When Robert Helms, a former union organizer and now-retired guinea pig from Philadelphia, began doing studies in the early 1990s, other guinea pigs he knew from around the neighborhood “drilled me on what to say and what not to say,” he said. “Basically, it’s ‘Have you ever been sick a day in your life?’ ‘Has anyone you’ve related to ever been sick a day in their life?’ And the general answer is no.”
…“A lot of places will ask if you’ve ever smoked a cigarette even once,” Stone said. “And if you say yes, boom, that’s the end of it. Sometimes you have to skirt around it.”
…Some studies, the well-paying ones, are competitive, and clinics will often admit more people than they need from the phone screen, expecting to cull the herd after the round of physicals. Pros know to avoid alcohol and drugs in the days leading up to the screening. Some of the more cautious ones will also abstain from exercise, out of worry that an increased creatinine level will make it appear as though they’ve been drinking.
Clinics will also ask about the so-called “washout period,” the 30-day window most clinics require in between when a person last participated in a study and when they can begin a new one. It’s a twofold purpose: protect the health of the subjects, and protect the integrity of the data.
There are some companies, like Verified Clinical Trials, that track participation across trial sites; researchers can subscribe to make sure their subjects aren’t enrolled in more than one study at the same time, or haven’t been in one too recently.
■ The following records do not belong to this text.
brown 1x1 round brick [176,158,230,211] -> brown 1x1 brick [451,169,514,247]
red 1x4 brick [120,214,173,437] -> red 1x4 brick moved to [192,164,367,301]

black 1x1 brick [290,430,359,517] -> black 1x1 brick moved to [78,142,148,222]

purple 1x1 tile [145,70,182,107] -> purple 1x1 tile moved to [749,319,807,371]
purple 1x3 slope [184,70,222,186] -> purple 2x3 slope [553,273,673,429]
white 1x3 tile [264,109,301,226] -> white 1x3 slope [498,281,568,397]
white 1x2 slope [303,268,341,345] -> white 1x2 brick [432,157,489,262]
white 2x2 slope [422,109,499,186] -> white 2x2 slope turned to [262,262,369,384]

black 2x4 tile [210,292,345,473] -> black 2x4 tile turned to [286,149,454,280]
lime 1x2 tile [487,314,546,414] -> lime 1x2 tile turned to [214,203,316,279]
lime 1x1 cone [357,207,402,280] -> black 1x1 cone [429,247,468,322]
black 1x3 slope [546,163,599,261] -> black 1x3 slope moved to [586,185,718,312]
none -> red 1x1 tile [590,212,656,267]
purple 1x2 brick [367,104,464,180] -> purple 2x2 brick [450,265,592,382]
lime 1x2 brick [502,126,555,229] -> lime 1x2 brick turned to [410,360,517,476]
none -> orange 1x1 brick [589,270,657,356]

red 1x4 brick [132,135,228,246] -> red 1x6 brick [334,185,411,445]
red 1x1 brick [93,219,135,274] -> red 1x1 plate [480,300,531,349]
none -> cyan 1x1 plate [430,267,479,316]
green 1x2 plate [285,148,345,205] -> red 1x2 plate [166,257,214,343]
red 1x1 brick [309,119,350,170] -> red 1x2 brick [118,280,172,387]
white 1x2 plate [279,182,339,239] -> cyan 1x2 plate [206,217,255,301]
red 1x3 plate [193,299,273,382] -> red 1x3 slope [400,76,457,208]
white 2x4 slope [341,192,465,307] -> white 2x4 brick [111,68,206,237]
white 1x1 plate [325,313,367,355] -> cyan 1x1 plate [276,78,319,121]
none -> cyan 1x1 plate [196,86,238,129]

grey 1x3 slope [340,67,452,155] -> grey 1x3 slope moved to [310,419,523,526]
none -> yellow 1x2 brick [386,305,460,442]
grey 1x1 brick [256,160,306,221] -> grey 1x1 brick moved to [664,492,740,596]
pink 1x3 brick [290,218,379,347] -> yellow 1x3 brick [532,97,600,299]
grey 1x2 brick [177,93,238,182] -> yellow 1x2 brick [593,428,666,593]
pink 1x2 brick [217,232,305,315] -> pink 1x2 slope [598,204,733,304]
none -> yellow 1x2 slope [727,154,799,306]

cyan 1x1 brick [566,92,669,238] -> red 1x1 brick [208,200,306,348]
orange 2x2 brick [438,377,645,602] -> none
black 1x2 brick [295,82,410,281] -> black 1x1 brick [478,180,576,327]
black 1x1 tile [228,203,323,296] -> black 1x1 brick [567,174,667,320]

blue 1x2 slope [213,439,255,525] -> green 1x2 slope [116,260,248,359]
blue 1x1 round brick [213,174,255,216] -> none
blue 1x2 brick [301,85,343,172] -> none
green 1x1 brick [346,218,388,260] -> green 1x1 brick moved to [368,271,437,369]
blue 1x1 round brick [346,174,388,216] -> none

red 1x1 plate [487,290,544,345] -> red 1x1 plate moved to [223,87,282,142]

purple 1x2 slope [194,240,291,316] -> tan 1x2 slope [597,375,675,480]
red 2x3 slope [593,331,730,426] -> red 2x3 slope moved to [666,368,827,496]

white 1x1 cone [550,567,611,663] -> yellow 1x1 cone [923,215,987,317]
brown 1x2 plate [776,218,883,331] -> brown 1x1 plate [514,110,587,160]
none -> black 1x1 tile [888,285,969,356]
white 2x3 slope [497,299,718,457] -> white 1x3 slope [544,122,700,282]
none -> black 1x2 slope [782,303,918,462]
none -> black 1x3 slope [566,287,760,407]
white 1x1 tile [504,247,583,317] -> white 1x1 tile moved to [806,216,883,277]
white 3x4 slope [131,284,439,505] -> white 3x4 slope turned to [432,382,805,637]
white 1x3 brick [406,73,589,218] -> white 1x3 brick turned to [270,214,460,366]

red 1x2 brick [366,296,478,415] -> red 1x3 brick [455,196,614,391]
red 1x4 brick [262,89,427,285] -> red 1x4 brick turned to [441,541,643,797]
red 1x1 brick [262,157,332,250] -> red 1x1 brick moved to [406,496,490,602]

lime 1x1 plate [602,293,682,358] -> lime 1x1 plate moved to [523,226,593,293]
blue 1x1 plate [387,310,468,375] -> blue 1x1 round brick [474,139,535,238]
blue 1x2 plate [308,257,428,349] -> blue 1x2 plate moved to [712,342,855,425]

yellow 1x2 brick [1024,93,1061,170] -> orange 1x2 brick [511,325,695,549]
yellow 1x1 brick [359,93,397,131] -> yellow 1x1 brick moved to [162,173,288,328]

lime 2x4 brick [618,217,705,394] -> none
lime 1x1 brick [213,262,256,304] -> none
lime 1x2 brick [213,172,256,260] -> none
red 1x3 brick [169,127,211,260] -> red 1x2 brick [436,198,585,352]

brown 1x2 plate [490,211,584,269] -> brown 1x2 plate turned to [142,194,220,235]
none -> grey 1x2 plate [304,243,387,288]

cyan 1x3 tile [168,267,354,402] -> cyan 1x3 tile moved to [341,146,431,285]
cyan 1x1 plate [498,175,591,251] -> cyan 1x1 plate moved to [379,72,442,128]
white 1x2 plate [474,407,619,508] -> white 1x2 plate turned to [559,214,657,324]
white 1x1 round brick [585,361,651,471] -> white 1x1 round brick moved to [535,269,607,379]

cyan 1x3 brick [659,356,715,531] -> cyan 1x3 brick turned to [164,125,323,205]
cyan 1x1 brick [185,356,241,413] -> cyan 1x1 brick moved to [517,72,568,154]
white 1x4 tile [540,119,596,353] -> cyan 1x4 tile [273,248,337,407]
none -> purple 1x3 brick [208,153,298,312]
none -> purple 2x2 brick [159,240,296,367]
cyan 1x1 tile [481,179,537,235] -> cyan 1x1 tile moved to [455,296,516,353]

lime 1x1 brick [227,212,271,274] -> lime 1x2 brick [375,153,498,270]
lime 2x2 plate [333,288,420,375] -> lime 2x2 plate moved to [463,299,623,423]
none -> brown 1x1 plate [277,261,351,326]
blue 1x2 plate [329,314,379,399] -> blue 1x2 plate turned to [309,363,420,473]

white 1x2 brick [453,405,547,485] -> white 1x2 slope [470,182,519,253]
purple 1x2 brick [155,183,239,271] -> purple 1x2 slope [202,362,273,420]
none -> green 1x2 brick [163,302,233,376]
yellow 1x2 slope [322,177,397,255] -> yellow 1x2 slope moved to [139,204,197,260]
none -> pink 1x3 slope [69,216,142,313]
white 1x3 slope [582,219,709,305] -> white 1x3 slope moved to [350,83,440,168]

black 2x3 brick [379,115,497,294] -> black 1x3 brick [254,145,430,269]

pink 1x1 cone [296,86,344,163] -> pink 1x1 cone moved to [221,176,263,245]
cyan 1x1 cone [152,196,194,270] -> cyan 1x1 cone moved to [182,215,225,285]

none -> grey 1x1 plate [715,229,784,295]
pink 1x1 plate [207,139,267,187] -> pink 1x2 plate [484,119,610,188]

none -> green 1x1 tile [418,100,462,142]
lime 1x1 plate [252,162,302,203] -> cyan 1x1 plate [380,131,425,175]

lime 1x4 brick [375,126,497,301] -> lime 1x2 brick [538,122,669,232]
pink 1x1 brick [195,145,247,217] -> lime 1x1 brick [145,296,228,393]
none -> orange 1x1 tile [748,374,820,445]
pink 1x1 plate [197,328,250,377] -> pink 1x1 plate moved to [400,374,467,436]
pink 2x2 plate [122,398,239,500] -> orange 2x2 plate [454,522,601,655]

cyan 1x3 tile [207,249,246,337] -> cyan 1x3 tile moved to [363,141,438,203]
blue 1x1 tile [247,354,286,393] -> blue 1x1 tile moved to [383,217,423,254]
Often, though, clinics rely on the participants themselves to enforce the washout….
Depending on when it happens, getting caught in a lie can either get a participant bounced from a study, or it can cause a company to scrap the whole thing. “It really jeopardizes the science and the integrity of the data you’re going to gather,” said John Lewis, the vice president of public affairs at the Association of Clinical Research Organizations. “If you go back and you find people who violated that or were not honest … then you’re potentially throwing out their data and maybe the whole study,” at a potential cost of millions of dollars.
As I’ve mentioned before, there are a lot of ways the science can go wrong long before you get to p-hacking.